How to Accept an Ad Hoc Early Payment Offer

  1. Log in to your Ariba Supplier Account
    1. Go to login page
    2. Log in with your company’s Ariba Network credentials
    Not sure what they are? Search for your company here. Then select Actions > Contact Admin to email the person at your company who is managing access.
  2. Add the email of your early payment decision maker to receive notifications/updates on standing offers
    1. Once you’re logged into your homepage, locate the Administration Drop Down Menu in the upper right corner of the screen
    2. From this menu, select Accelerated Payments in the Network Settings section
      If you do not have this option, the access granted by your account administrator needs to be modified.

      Contact your account administrator to either perform the steps noted on this page, or they can add access to allow you to perform the tasks. See how to add discount access here.

      Access should be granted for Inbox and Supplier Discount Administrator.
    3. In the Notifications section, enable discount notifications by checking both boxes
    4. Once the check-mark is present, enter the email address of the person or group where the notification should be sent
      Both notifications should be checked and email entered to receive
      communication from Google in the future.
    5. Select Save
      You can enter up to three different email addresses per notification.

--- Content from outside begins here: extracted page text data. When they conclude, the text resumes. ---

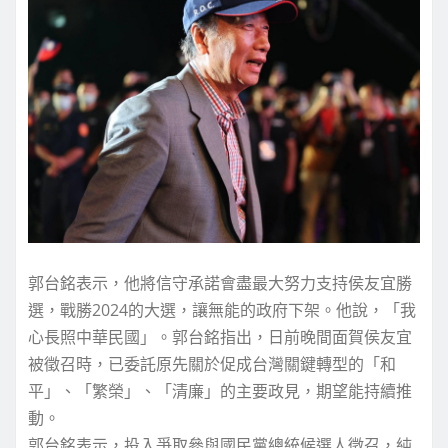
郭台銘表示，他將信守承諾會盡最大努力支持侯友宜勝
選，戰勝2024的大選，讓無能的政府下架。他說，「我
心長照中華民國」。郭台銘指出，日前晚間面賀侯友宜
被徵召時，已委託原先關於促成台灣關鍵轉型的「和
平」、「繁榮」、「清廉」的主要政見，期望能持續推
動。
郭台銘表示，投入爭取參與國民黨總統候選人徵召，純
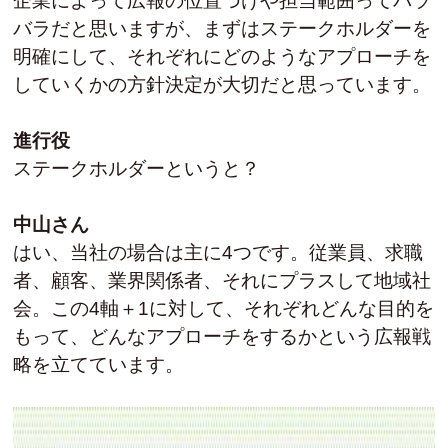
企業によって広報の位置づけや担当範囲ってバラ
バラだと思いますが、まずはステークホルダーを
明確にして、それぞれにどのようなアプローチを
していくかの方針決定が大切だと思っています。
進行役
ステークホルダーというと？
中山さん
はい、当社の場合は主に4つです。従業員、求職
者、顧客、業界関係者、それにプラスして地域社
会。この4軸＋1に対して、それぞれどんな目的を
もって、どんなアプローチをするかという広報戦
略を立てています。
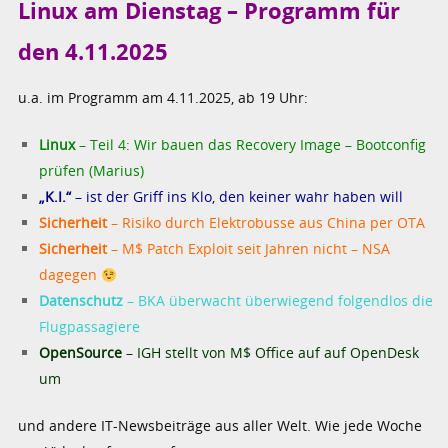
Linux am Dienstag – Programm für
den 4.11.2025
u.a. im Programm am 4.11.2025, ab 19 Uhr:
Linux
– Teil 4: Wir bauen das Recovery Image – Bootconfig
prüfen (Marius)
„K.I.“
– ist der Griff ins Klo, den keiner wahr haben will
Sicherheit
– Risiko durch Elektrobusse aus China per OTA
Sicherheit
– M$ Patch Exploit seit Jahren nicht – NSA
dagegen
Datenschutz
– BKA überwacht überwiegend folgendlos die
Flugpassagiere
OpenSource
– IGH stellt von M$ Office auf auf OpenDesk
um
und andere IT-Newsbeiträge aus aller Welt. Wie jede Woche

Separate the emails with a comma (no space).
  3. Once your next eligible invoice is approved, the contact in step #2 will receive a notification that an ad hoc offer is available to accept
    1. Once an invoice is approved and becomes eligible for early payment, a notification will be automatically sent
    2. Select the View early payment offer on the email to open the offer on your Ariba Supplier Account
    If you have an enterprise account, you can skip this step and log into your account directly. Select Inbox then Scheduled Payments and finally one of the Payment Proposals to navigate to the screen show in the next step.
  4. Review and accept the ad hoc offer in your Ariba Account
    1. Review the possible payment dates and discount amounts
      The Settlement Date is the date when you can actually expect to receive Google’s payment.
    2. Select the date you would like to be paid
    3. Select Accept Early Payment Offer

More Questions?

Review our FAQs on the Supplier Help for more details.

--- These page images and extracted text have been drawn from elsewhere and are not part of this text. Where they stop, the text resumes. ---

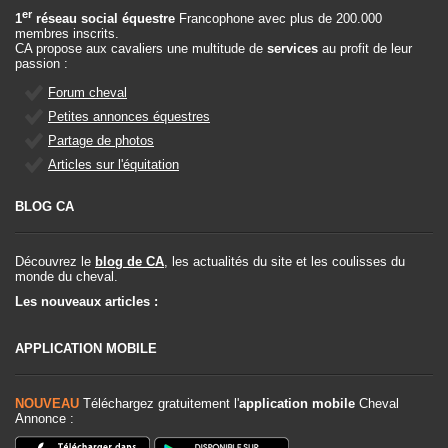
er
1
réseau social équestre
Francophone avec plus de 200.000
membres inscrits.
CA propose aux cavaliers une multitude de
services
au profit de leur
passion :
Forum cheval
Petites annonces équestres
Partage de photos
Articles sur l'équitation
BLOG CA
Découvrez le
blog de CA
, les actualités du site et les coulisses du
monde du cheval.
Les nouveaux articles :
APPLICATION MOBILE
NOUVEAU
Téléchargez gratuitement l'
application mobile
Cheval
Annonce :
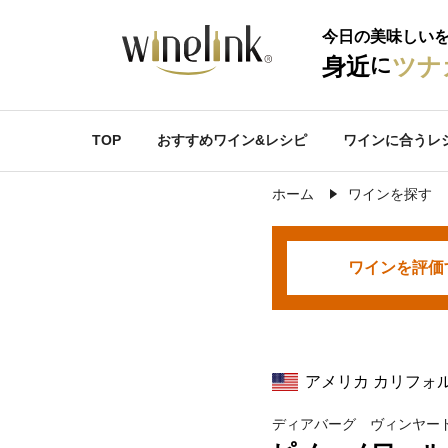
今日の美味しい
に
身近
ツナ
TOP
おすすめワイン&レシピ
ワインに合うレ
ホーム
ワインを探す
ワインを
評価
アメリカ カリフォ
ディアバーグ ヴィンヤー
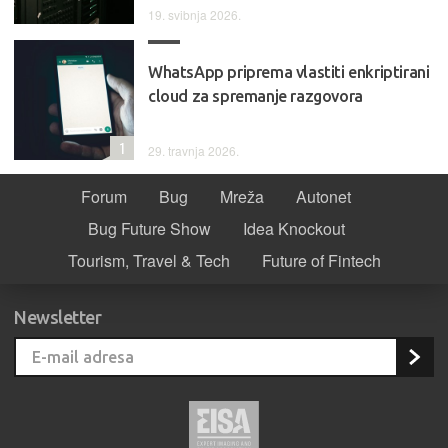
19. svibnja 2026.
WhatsApp priprema vlastiti enkriptirani
cloud za spremanje razgovora
1
29. travnja 2026.
Forum
Bug
Mreža
Autonet
Bug Future Show
Idea Knockout
Tourism, Travel & Tech
Future of Fintech
Newsletter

Setting Up Ad Hoc (Buyer-Initiated) Offer Auto-Acceptances
With below video you will learn how to set up auto acceptance.Supplier Auto Acceptance Setup
 
Setting up Supplier User to Accept Discount Offers
With below video you will learn how to approve standing early payment terms as well as how to accept early payment offers.
Setting up Supplier User to Accept Discount Offers
 
How to set up Early Payment Notifications
With below video you will learn how to set up early payment notifications.Setting up Early Payment Notifications 1
 

Early Payment Program - Sliding Scale Example


In the case of a 2% discount, if the 15-day discount term is not met, the discount is calculated on a pro-rated scale and will decrease proportionally, according to the date the payment is made.

Example: if the invoice is approved after the initial 15 days but before the 45th day deadline, say, on the 20th day, the discount will change proportionally; in this example, to 1.66%.